TOLEDO — The City of Toledo as well as the city’s mayor, city manager and current city attorneys, are facing another lawsuit.
In the second of two lawsuits to be filed against the city and its leaders, former Toledo fire chief William Ewing claims city leaders retaliated and discriminated against him after he exercised his rights to free speech.
The lawsuit was filed Sept. 5 in the Wayne L. Morse U.S. Courthouse in Eugene, the same courthouse where a lawsuit was filed two weeks against Mayor Billie Jo Smith, City Manager Craig Martin and the City of Toledo by former City Recorder Nancy Bryant.

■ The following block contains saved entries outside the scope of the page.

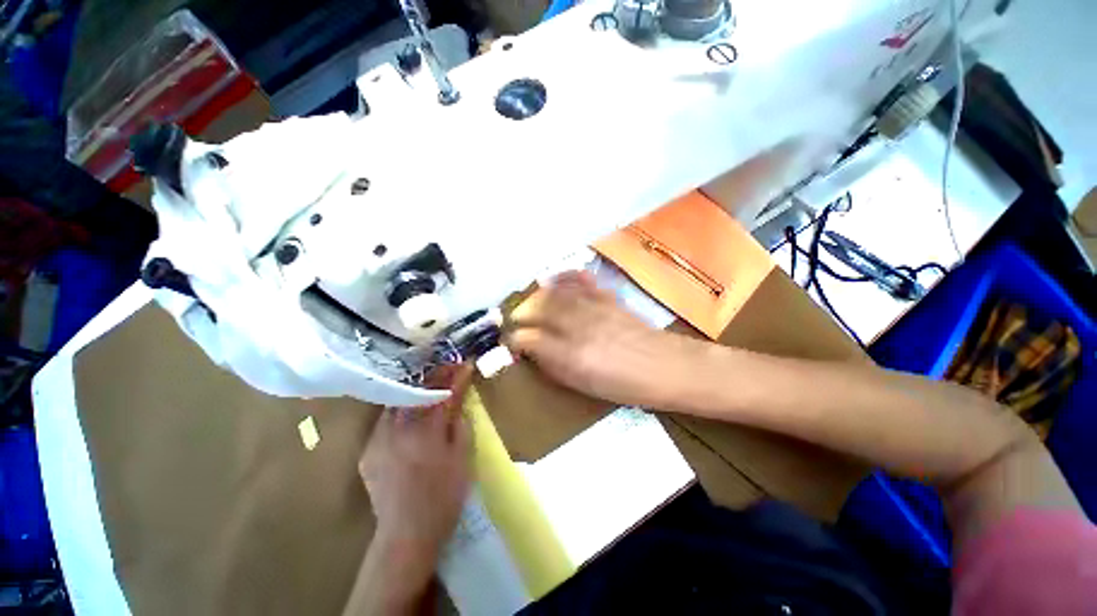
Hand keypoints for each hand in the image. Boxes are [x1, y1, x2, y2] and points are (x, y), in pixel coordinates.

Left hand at [358, 365, 472, 563]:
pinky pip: (385, 421)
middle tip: (448, 369)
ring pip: (397, 403)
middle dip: (433, 377)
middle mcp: (396, 430)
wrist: (406, 535)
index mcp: (423, 432)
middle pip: (415, 392)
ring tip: (430, 384)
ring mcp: (377, 440)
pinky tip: (410, 411)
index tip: (465, 363)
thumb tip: (456, 402)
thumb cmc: (443, 496)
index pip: (440, 393)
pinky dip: (400, 410)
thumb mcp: (461, 458)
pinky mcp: (368, 452)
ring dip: (415, 391)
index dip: (454, 376)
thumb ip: (458, 424)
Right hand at [506, 271, 678, 407]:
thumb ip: (555, 366)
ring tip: (531, 303)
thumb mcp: (584, 385)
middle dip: (521, 313)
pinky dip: (562, 277)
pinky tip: (554, 280)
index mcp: (572, 355)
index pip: (530, 339)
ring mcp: (594, 307)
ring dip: (537, 296)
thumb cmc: (625, 385)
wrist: (666, 367)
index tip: (510, 342)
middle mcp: (579, 327)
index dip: (514, 339)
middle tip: (516, 320)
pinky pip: (579, 280)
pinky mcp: (607, 297)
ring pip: (555, 293)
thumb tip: (532, 352)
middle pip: (538, 308)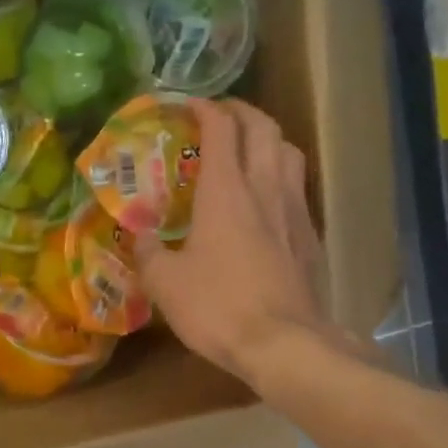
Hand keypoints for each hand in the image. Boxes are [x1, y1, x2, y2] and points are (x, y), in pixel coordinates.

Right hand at [134, 98, 328, 387]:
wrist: (284, 344)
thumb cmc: (218, 307)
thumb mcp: (166, 283)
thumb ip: (147, 253)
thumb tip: (137, 236)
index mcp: (226, 191)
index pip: (221, 129)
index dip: (204, 108)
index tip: (187, 104)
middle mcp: (265, 188)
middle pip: (264, 128)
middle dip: (242, 112)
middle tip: (221, 116)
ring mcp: (294, 211)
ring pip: (290, 152)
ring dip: (269, 139)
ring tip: (249, 148)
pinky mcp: (311, 237)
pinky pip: (298, 189)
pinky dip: (282, 177)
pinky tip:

Prior to being fired by the city, Ewing shared a copy of the city’s budget with former finance director Polly Chavarria after she resigned. According to Ewing’s lawsuit, he was alarmed at how many budget errors he saw in the budget. Approximately 293 corrections were made to the budget as a result of Ewing and Chavarria’s actions, the lawsuit says — although Chavarria only outlined 59 mistakes in a memo she presented to the Toledo City Council after she reviewed the budget.
The suit says city manager Craig Martin angrily confronted Ewing and threatened the chief with termination. On June 4, Martin sent Ewing a notice of potential termination, which he followed through with on June 13.
In the weeks following Ewing’s termination, David James Robinson, one of the defendants in the lawsuit and one of the city’s attorneys, accused Ewing of illegally releasing public records and trampling on the rights of taxpayers. Robinson and Paul Osterlund, another attorney for the city, requested the state Department of Justice investigate Ewing for committing a computer crime, tampering with public records, attempting to defraud the city or cover up financial misdeeds he perpetrated and stealing data, according to the lawsuit.
The lawsuit also states Robinson and Osterlund didn’t actually present the Oregon DOJ with any evidence that the longtime city fire chief did anything wrong.
The lawsuit goes on to say Smith had a role in distributing pamphlets during the City of Toledo’s local festival in mid-July stating Ewing acted in a dishonest, immoral and criminal manner and that his behavior led to his being fired. He was not given an impartial hearing to combat the allegations in court.
The second lawsuit against the city’s leaders comes with just days to go until the recall election against Smith and city councilors Terri Strom and Deanne Dunlap.
Letters of justification submitted by Strom, Smith and Dunlap cast light on the elected officials’ mindsets going into the special election.
Statements of justification, which all three provided to Toledo City Hall in August, refute claims from a group of city residents who, according to the statements of justification, support former city employees who were fired or resigned in the last year.
“Many good people in this community, who have considered the truthful information legally disclosed to the public, have found the behaviors of three disgruntled former city employees reprehensible,” said the statement from Dunlap. “Good people in this community regard Mayor Smith and Councilors Strom and Dunlap as citizens who practice public service and community involvement.”
The recall was scheduled after alleged mismanagement at Toledo City Hall on the part of the council and Smith. Just a few of the allegations against Dunlap, Strom and Smith range from ethics law violations to fiscal irresponsibility to questionable personnel practices.
A group of incensed Toledo residents, Take Back Toledo, started circulating petitions this summer to get Dunlap, Strom and Smith recalled after Chavarria, Bryant and Ewing left their jobs with the city. Smith, Dunlap and Strom view members of Take Back Toledo as supporters of the former city employees and see the recall election as the group trying to put in new city officials who will, in turn, fire Martin.
“The actual goal of this recall is to replace three members of the City Council with supporters of three former city employees who want our city manager fired,” said the statement of justification from Smith. “Formal investigations concluded that he is performing his duties correctly.”